Il procuratore Olimpia Bossi dopo i tre fermi: “Hanno detto di averlo fatto per superare le difficoltà economiche”. Si sono ‘giustificati’ rispetto alle consapevoli anomali del sistema frenante dell’impianto “per superare le difficoltà economiche ed evitare che si fermasse a lungo”. Così si è preferito “disinnescare” sulla cabina precipitata il sistema frenante di sicurezza.
Secondo il procuratore i tre fermati erano coscienti che l”’anomalia necessitava di un intervento più radicale, di un blocco più consistente” dell’impianto. Così per ovviare allo stop che avrebbe comportato la perdita di soldi i tre avrebbero deciso di ”manomettere il sistema di sicurezza”, cioè di apporre il forchettone per ovviare al problema al sistema frenante. Forchettone che, una volta che si è tranciato il cavo trainante della funivia, ha impedito alla cabinovia di restare sospesa e l’ha lasciata precipitare nel vuoto per circa 20 metri.
Contro i tre fermati, ha spiegato Bossi, c’è un quadro “fortemente indiziario”. Il gestore dell’impianto della funivia del Mottarone Luigi Nerini, un ingegnere e un capo del servizio dell’impianto erano “persone che avevano un ruolo giuridico ed economico, cioè prendevano decisioni”. L’analisi dei reperti ha permesso agli inquirenti che indagano sull’incidente alla funivia del Mottarone di accertare che “la cabina precipitata presentava il sistema di emergenza dei freni manomesso”.

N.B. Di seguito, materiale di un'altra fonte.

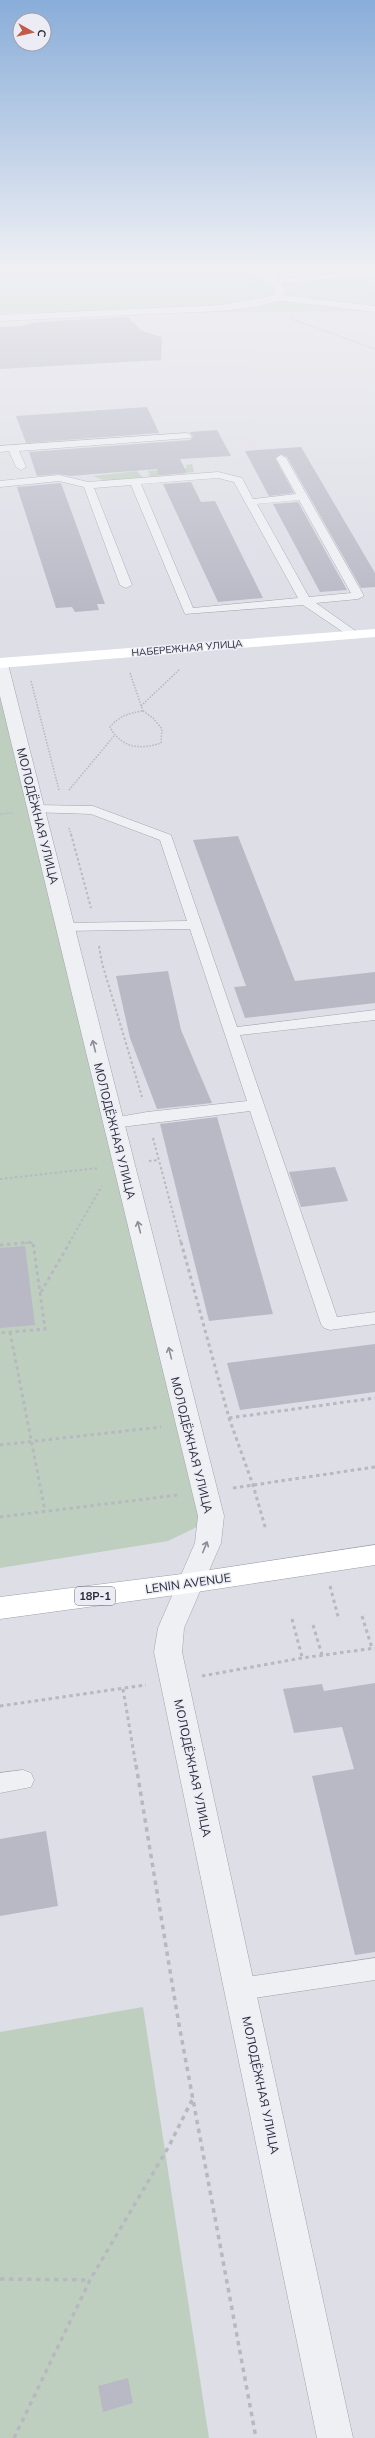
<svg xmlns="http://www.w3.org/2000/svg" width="375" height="2438" font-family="Mulish,sans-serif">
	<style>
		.green { fill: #bfcfbf }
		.building { fill: #b8b9c5 }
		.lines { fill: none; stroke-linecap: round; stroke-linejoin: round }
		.lane-casing { stroke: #a3a4af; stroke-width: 1 }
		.street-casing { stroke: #a3a4af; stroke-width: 1 }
		.primary-casing { stroke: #9ea0b0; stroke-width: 1 }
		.path-far3 { stroke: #b7b9c0; stroke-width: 1.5; stroke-dasharray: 1.5 1.5; stroke-linecap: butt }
		.path-far2 { stroke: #b7b9c0; stroke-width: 2; stroke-dasharray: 2.5 2.5; stroke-linecap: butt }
		.path-far1 { stroke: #b7b9c0; stroke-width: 3; stroke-dasharray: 3.5 3.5; stroke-linecap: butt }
		.path { stroke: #b7b9c0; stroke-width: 3.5; stroke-dasharray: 4.5 4.5; stroke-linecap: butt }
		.lane { fill: #eff0f4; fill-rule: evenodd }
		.street { fill: #eff0f4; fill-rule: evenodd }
		.secondary { fill: #fff; fill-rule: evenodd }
		.primary { fill: #fff; fill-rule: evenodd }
		.oneway { stroke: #8c8d98 }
		.labels { text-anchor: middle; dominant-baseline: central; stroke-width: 3; stroke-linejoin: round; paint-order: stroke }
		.far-street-label { font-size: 10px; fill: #282a3b; stroke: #ecedf4 }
		.shield { fill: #ecedf4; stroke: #636472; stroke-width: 1 }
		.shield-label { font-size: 11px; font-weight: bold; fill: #282a3b }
		.street-label { font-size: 12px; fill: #282a3b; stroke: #ecedf4 }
	</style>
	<rect width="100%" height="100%" fill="#dddee6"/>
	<g class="green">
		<polygon points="0,268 375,268 375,311 0,313"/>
		<polygon points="192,464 194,472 150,477 147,475 150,475 148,471 187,468 186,465"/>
		<polygon points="137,471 143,478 106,481 93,476"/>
		<polygon points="0,696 31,807 201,1525 168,1541 0,1568"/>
		<polygon points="143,2007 209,2438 0,2438 0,2032"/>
	</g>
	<g class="building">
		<polygon points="128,317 142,331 162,337 161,360 0,369 0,327 21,326 37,322"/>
		<polygon points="147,407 159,433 26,443 16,416"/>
		<polygon points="217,430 231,456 180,459 187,473 159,475 157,469 70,476 59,474 37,476 29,452 190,440 193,436 189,432"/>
		<polygon points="301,447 375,573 375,587 361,588 287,457 280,454 275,458 294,493 269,496 245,451"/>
		<polygon points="191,482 201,502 215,501 263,598 218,602 163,484"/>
		<polygon points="61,483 105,604 97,604 99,610 75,612 72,607 56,608 17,487"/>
		<polygon points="298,502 347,590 320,592 273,504"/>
		<polygon points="238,836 295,981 375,972 375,1003 245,1018 234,987 246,986 193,840"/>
		<polygon points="168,971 181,1030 212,1103 157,1109 130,1038 116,976"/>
		<polygon points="217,1117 273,1314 209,1321 160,1124"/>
		<polygon points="335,1167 348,1201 301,1207 289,1172"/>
		<polygon points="25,1246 35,1325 0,1328 0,1248"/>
		<polygon points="375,1344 375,1392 240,1410 227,1363"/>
		<polygon points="375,1683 375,1952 355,1955 312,1776 354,1769 342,1727 294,1733 283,1689 322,1684 324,1691"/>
		<polygon points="46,1831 58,1906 0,1916 0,1839"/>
		<polygon points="128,2378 133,2403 103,2412 98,2386"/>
	</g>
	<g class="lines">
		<defs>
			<g id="lane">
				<polygon points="375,270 375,274 275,284 271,282 275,280"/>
				<polygon points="278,295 375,306 375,312 275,300 275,296"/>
				<polygon points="187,433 192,436 190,438 19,451 26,467 21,470 16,467 9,451 0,452 0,446"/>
				<path d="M 281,455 L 286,458 L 364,596 L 358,599 L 316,603 L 357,632 L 357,636 L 349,636 L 303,605 L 185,614 L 131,485 L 94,488 L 132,585 L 126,588 L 120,585 L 84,487 L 59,481 L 0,487 L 0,481 L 59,475 L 88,482 L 218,472 L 242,478 L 253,499 L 296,494 L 276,458 ZM 218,478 L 234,482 L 298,598 L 193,608 L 141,484 ZM 299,500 L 351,593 L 309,597 L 257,504 Z"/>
				<polygon points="36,805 93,806 171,835 237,1027 375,1010 375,1020 240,1035 337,1317 375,1312 375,1324 330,1330 324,1328 321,1324 250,1111 113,1128 107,1127 105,1123 107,1119 147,1112 247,1101 190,929 65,931 58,927 65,923 187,921 160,840 91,814 31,812 29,809"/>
				<polygon points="23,1770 31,1773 34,1780 31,1787 0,1793 0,1773"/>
				<polygon points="375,1958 375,1980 241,2000 232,1997 229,1989 232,1981 241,1978"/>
			</g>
			<g id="street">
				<polygon points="257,268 268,268 284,286 285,288 282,300 256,307 221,311 0,321 0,315 221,305 273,296 275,288"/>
				<polygon points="0,659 8,664 224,1516 221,1543 184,1628 182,1652 353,2438 317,2438 154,1652 158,1628 195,1543 198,1516 0,696"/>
			</g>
			<polygon id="primary" points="375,1545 375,1565 190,1593 0,1619 0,1597 190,1573"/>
		</defs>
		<use href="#lane" class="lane-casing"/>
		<use href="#street" class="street-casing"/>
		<use href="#primary" class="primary-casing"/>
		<g class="path-far3">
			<polyline points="291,319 375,349"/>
			<polyline points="130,673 143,711"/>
			<polyline points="31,681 59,790"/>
			<polyline points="141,706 180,669"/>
			<path d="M 143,711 L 153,718 L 162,729 L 161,743 C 140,750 121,748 110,727 C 119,716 129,713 143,711 Z"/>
			<polyline points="69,790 114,736"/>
			<polyline points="0,814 13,813"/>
			<polyline points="69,828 71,835"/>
		</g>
		<g class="path-far2">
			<polyline points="71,834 91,908"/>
			<polyline points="99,946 102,963 142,1097"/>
			<polyline points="153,1138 181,1243"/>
			<polyline points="149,1161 159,1160"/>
			<polyline points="0,1179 99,1168"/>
			<polyline points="25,1243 33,1243"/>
			<polyline points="69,1243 102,1186"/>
		</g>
		<g class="path-far1">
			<polyline points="181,1242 229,1418 253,1485 266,1530"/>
			<polyline points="0,1245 33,1242 45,1329 0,1333"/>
			<polyline points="41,1292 70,1242"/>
			<polyline points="10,1332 45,1511"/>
			<polyline points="229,1418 375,1398"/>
			<polyline points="0,1445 161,1427"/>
			<polyline points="233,1488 375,1467"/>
			<polyline points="0,1517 178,1495"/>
			<polyline points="330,1586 339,1620"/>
			<polyline points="362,1616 372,1648"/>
			<polyline points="292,1619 302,1657"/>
			<polyline points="313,1625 322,1655"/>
			<polyline points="202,1676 302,1658 375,1648"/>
			<polyline points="123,1689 136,1766"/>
			<polyline points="0,1706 146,1685"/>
		</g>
		<g class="path">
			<polyline points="136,1765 178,2019 256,2438"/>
			<polyline points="0,2279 90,2280"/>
			<polyline points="14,2438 90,2280 169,2146 192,2100"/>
		</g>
		<use href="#lane" class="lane"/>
		<use href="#street" class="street"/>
		<polygon class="secondary" points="375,629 375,637 0,668 0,658"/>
		<use href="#primary" class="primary"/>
	</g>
	<defs><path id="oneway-shaft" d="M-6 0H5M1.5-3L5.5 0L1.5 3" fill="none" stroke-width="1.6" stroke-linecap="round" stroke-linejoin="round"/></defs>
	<g class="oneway">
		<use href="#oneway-shaft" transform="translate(94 1046) rotate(-104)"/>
		<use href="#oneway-shaft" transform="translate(139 1227) rotate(-104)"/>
		<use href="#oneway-shaft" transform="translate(170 1353) rotate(-104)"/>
		<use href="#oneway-shaft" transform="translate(205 1547) rotate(-68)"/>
	</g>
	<linearGradient id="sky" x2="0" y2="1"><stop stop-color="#89add9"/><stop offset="0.44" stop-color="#f0f0f4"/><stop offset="1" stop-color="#f0f0f4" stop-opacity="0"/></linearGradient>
	<rect width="375" height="610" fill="url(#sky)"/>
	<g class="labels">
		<g class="far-street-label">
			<text transform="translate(187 648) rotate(-5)">НАБЕРЕЖНАЯ УЛИЦА</text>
		</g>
		<rect class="shield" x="75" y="1587" width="40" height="18" rx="3"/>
		<g class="shield-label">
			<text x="95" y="1596">18Р-1</text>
		</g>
		<g class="street-label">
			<text transform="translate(38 816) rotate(76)">МОЛОДЁЖНАЯ УЛИЦА</text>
			<text transform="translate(115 1131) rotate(76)">МОЛОДЁЖНАЯ УЛИЦА</text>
			<text transform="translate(192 1445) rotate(76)">МОЛОДЁЖНАЯ УЛИЦА</text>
			<text transform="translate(188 1583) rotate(-8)">LENIN AVENUE</text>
			<text transform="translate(193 1768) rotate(78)">МОЛОДЁЖНАЯ УЛИЦА</text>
			<text transform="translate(261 2085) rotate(78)">МОЛОДЁЖНАЯ УЛИЦА</text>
		</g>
	</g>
	<g transform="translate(32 32) rotate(98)"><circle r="19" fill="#ecedf4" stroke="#9e9faa"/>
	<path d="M0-3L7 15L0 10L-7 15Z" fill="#c15b4b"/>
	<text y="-6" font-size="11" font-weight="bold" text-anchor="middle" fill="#282a3b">С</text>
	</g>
</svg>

“Abbiamo potuto accertare dai reperti analizzati in questi due giorni e in particolare dall’analisi dei reperti fotografici che la cabina precipitata presentava il sistema di emergenza dei freni manomesso, cioè non era stato rimosso o meglio era stato apposto il forchettone che tiene distante le ganasce dei freni che dovrebbe dovuto bloccare il cavo in caso di rottura del cavo”, ha ricostruito la procuratrice.